Ha sido muy lista… Ha leído mucho y ha conseguido orientarse un poco…, pero esta clase de impostura no podía mantenerla mucho tiempo. Le he tendido trampas y usted ha caído en ellas. Le he traído vulgares trozos de tiestos y los ha aceptado como buenos. —Hizo una pausa—. Usted no es Venecia Savile. ¿Quién es usted?

—Ya se lo dije la primera vez que le vi. Soy Victoria Jones. —¿La sobrina del doctor Pauncefoot Jones?

—No soy su sobrina, pero mi nombre es Jones.

—Me contó muchas otras cosas.

—Sí. ¡Y todas eran ciertas! Pero pude darme cuenta de que no me creía. Y eso me enfureció porque aunque algunas veces digo mentiras, a decir verdad bastante a menudo, lo que le dije entonces era verdad. Y por eso para que mis palabras fueran más convincentes, le dije que mi nombre era Pauncefoot Jones, ya lo había dicho en otras ocasiones y me fue muy bien. ¿Cómo iba a imaginar que iba usted a venir aquí?

—Debió de ser un gran golpe para usted. Lo disimuló muy bien. Estaba más fresca que una lechuga.

—Pero en mi interior temblaba —atajó Victoria—. Sólo quise esperar a explicárselo aquí… donde por lo menos estaría a salvo.

—¿A salvo? —meditó unos momentos—. Escuche, Victoria, ¿es que esa increíble historia que me contó del cloroformo era cierta? —¡Pues claro! ¿No comprende que si hubiera querido inventarlo lo hubiese podido hacer mejor… y contarla mejor?

—Conociéndola un poco más, como la conozco ahora, veo la evidencia de su aserto.

Pero debe admitir que a primera vista es una historia absurda.

—Pero ahora está dispuesto a creerla posible. ¿Por qué?

—Porque si como dice estuvo mezclada con la muerte de Carmichael… pues… puede que sea verdad.

—Así es como comenzó todo —dijo la muchacha.

Victoria le miró a los ojos.

—Será mejor que me lo cuente.

—Me estoy preguntando si puedo confiar en usted.

—¡Al revés te lo digo para que me entiendas! ¿No se da cuenta de que yo he tenido graves sospechas de que hubiese venido aquí con un nombre falso para conseguir sonsacarme alguna información? Y tal vez sea eso lo que está haciendo.

—¿Quiere decir que usted sabe algo de Carmichael que ellos quisieran saber? —¿Quiénes son ellos?

—Tendré que contárselo todo. No queda otro camino… y si usted es uno de ellos ya lo sabrá, así que no importa.

Y le refirió lo ocurrido la noche de la muerte de Carmichael, su entrevista con Dakin, su viaje a Basrah, su empleo en «El Ramo de Olivo», la hospitalidad de Catalina, la advertencia del doctor Rathbone y los acontecimientos que siguieron, incluyendo el enigma de su cabello teñido de rubio. Lo único que omitió fue la bufanda roja y madame Defarge.

—¿El doctor Rathbone? ¿Usted cree que está mezclado en todo esto? Pero, mi querida señorita, es un hombre muy importante. Es conocido en todo el mundo. Las suscripciones a sus ideas se extienden por todo el Globo.

—¿No puede hacer esas cosas? —preguntó Victoria.

—Siempre le he tenido por asno presuntuoso —repuso Richard, pensativo.
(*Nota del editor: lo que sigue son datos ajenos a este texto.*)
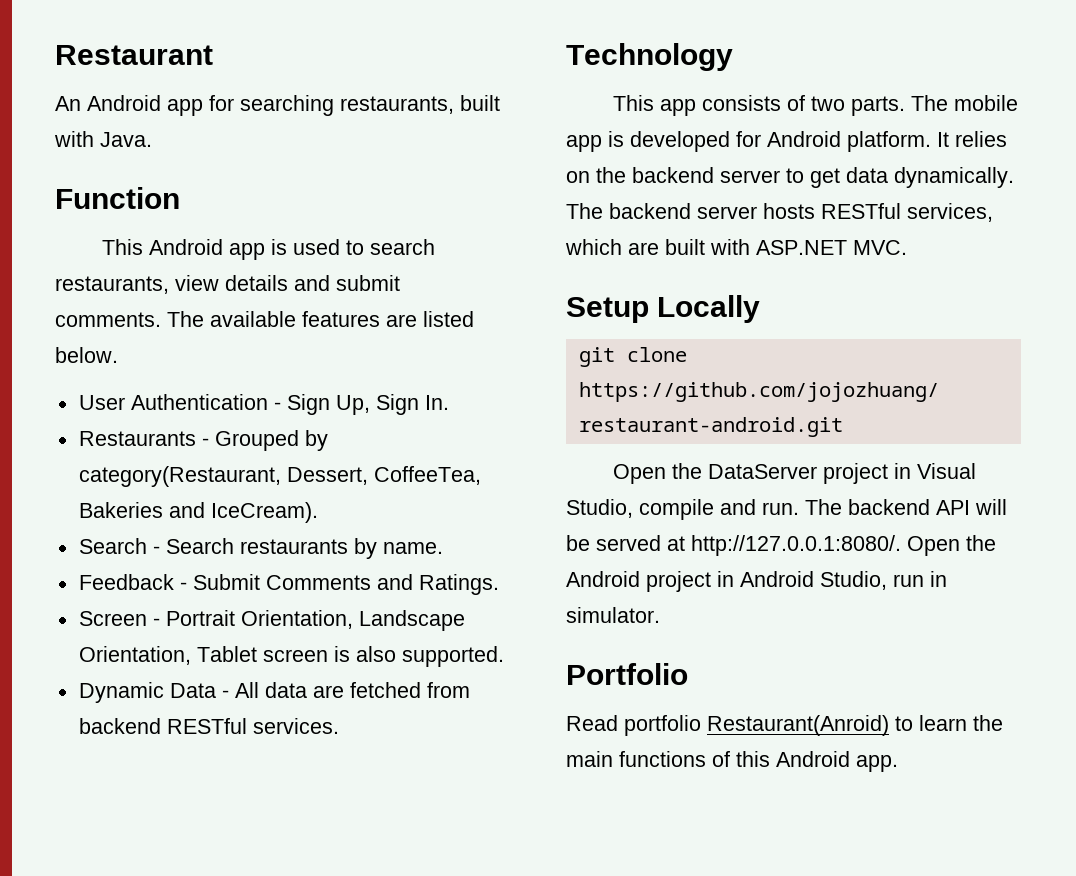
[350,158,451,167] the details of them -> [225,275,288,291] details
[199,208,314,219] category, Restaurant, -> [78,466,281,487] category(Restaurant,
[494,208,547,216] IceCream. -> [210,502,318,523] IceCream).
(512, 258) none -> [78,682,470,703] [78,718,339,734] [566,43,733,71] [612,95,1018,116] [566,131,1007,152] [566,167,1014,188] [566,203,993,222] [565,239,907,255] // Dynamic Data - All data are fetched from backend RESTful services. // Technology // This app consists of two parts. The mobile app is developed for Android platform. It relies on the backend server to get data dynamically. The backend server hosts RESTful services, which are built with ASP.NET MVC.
—Y eso también es un buen disfraz.

—Sí…, sí, supongo que sí. ¿Quién es ese Lefarge por el que me preguntó?

—Simplemente un nombre. ¿Conoce a Anna Scheele? —¿Anna Scheele? No, nunca oí ese nombre.

—Es importante —dijo Victoria—, aunque no sé exactamente por qué. Está todo tan confuso…

—Vuélvame a contar —dijo Richard—; ¿quién es el hombre que la metió en todo esto?

—Eduar… ¡Oh!, se refiere al señor Dakin. Creo que pertenece a una compañía de petróleos. —¿Es un sujeto de aspecto cansado y de mirada ausente?

—Sí…, pero no. Quiero decir que no tiene la mirada ausente. —¿Bebe?

—Eso dicen, pero yo no lo creo.

Richard la miró.

—¿Será esto cierto? ¿Es usted real? ¿Será usted la heroína perseguida o la perversa aventurera?

—Lo que importa es, ¿qué va a decirle al doctor Pauncefoot Jones de mí?

—Nada —contestó Richard—. No será necesario.